Selected extract:
──────────
I’m always a little wary of hedge fund managers talking book.
Anyway, word has it that some have been badly burned by the recent i/o revival so patience may be the only option.
Is that some pot-kettle iron smelting in the background …
Einhorn is a smart cookie, but you can’t win them all.
I don’t see how iron ore can experience a run up in prices without solid demand – it’s hardly a sex product like a diamond or a Lamborghini that you would show off to the neighbours.
Peter Schiff has been torched, and Kyle Bass isn’t doing too well with his “The Yen will explode” mantra.
Perhaps yesterdays hedge fund managers are in a bubble.
Of course it can experience a price run-up beyond what supply/demand might normally dictate. Its a traded commodity so expectations of the future supply/demand characteristics are built into the price. So if theres an over-rosy view of high future demand and/or low supply, then the price is too high.
Then theres the effect of QE plus people trading it or derivatives as way of gaining China/Asia exposure (versus actually holding the commodity itself).
──────────
Rows from a dataset:
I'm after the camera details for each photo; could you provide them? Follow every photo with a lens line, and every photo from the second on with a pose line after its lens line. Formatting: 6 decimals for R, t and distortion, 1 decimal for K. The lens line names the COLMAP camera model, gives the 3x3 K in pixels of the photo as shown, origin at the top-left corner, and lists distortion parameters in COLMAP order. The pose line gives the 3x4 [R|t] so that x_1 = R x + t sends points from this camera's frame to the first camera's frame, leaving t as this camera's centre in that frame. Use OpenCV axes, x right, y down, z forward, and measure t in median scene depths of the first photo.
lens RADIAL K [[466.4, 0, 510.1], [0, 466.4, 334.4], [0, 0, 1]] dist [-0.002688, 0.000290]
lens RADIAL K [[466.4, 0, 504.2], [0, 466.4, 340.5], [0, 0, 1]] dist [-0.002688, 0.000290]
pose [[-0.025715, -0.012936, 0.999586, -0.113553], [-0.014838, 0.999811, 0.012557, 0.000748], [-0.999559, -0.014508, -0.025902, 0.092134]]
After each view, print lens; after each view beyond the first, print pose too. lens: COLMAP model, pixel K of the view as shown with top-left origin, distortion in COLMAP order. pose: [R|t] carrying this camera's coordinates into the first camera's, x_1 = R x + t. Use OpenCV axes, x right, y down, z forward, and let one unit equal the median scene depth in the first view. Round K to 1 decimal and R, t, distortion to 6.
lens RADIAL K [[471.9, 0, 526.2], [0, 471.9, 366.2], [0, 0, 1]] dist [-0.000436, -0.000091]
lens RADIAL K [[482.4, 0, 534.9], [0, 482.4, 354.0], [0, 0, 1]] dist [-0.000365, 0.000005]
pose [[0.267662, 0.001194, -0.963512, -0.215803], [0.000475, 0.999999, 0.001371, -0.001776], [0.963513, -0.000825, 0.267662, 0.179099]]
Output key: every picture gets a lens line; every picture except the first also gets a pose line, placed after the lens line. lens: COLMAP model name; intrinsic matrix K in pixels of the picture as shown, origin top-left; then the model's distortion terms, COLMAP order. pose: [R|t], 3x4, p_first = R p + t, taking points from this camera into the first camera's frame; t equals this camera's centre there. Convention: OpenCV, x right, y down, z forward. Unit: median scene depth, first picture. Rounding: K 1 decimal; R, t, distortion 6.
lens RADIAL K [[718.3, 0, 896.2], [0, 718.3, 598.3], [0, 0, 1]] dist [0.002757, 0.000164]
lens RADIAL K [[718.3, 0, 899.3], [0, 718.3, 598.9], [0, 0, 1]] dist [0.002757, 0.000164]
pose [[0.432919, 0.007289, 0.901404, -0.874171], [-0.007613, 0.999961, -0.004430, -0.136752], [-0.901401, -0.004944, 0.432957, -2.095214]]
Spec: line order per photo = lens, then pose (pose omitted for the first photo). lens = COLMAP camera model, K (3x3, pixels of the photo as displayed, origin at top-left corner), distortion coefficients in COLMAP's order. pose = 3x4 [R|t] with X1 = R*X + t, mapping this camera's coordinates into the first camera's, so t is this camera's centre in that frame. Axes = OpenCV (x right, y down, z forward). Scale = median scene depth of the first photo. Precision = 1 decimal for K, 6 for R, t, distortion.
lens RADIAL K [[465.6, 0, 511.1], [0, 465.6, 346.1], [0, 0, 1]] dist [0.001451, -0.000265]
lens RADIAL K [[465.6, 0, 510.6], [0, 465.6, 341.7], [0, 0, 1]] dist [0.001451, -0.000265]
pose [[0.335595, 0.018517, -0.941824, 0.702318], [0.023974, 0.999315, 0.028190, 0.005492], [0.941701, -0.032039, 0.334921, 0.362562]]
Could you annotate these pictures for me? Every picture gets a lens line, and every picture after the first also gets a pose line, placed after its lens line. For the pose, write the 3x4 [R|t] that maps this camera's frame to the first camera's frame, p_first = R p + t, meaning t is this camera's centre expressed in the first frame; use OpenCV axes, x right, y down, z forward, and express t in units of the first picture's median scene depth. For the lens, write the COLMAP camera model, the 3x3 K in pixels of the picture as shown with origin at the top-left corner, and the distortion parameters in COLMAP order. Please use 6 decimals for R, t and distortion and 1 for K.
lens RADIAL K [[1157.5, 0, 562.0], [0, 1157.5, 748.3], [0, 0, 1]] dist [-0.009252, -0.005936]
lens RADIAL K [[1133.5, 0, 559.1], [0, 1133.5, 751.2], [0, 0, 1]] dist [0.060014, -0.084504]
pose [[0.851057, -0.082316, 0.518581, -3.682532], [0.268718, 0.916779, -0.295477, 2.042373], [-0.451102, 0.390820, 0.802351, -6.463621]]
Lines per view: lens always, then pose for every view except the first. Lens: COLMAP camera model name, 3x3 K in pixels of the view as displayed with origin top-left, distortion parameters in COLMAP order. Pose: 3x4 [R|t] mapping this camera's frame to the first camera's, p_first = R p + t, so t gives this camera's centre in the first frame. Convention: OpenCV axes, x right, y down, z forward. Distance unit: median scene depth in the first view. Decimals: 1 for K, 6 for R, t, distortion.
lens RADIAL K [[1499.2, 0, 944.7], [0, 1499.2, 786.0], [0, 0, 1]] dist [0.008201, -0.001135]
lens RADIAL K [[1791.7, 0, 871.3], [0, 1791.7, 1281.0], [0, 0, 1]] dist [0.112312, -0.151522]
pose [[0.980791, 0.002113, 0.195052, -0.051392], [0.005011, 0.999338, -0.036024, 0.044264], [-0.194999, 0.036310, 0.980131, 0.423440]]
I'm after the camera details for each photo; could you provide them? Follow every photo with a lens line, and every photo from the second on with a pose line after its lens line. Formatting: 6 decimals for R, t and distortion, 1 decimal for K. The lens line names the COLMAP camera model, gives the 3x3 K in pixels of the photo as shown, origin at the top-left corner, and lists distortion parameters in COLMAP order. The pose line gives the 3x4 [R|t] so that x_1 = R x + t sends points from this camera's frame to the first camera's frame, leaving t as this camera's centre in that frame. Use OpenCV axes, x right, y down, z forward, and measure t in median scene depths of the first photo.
──────────
Required actions:
**a)** Reproduce the rows verbatim, starting at the line containing "After each view, print" and ending at the line containing "-0.000825, 0.267662, 0.179099]]".
**b)** Write what comes next in the comment thread on iron ore prices and hedge fund managers, picking up after its final sentence.
These rows have no connection to the iron ore comments.

Task-by-task answers:
**a)**
After each view, print lens; after each view beyond the first, print pose too. lens: COLMAP model, pixel K of the view as shown with top-left origin, distortion in COLMAP order. pose: [R|t] carrying this camera's coordinates into the first camera's, x_1 = R x + t. Use OpenCV axes, x right, y down, z forward, and let one unit equal the median scene depth in the first view. Round K to 1 decimal and R, t, distortion to 6.
lens RADIAL K [[471.9, 0, 526.2], [0, 471.9, 366.2], [0, 0, 1]] dist [-0.000436, -0.000091]
lens RADIAL K [[482.4, 0, 534.9], [0, 482.4, 354.0], [0, 0, 1]] dist [-0.000365, 0.000005]
pose [[0.267662, 0.001194, -0.963512, -0.215803], [0.000475, 0.999999, 0.001371, -0.001776], [0.963513, -0.000825, 0.267662, 0.179099]]

**b)**
Peter Fraser v Peter Schiff
Now that is a match-up I would pay to see.
HnH, could you organise that?. MB pay-per-view. That’s where the money is.
Peter Schiff has got a lot right and a lot wrong.
Kyle Bass on the yen, he has clearly stated that the end of a 70 year debt super cycle is hard to predict the end of but suggesting collapse in the next 18 months to 2 years. Unless you are referring to older commentary in which case care to provide a link?
whoops that should have been “sexy”
let’s not analyse my faux pas.
The big question is how do you trade it? How do you express a longer term view which affords you patience? Something about irrationality and solvency…
What Bloomberg ticker are you using?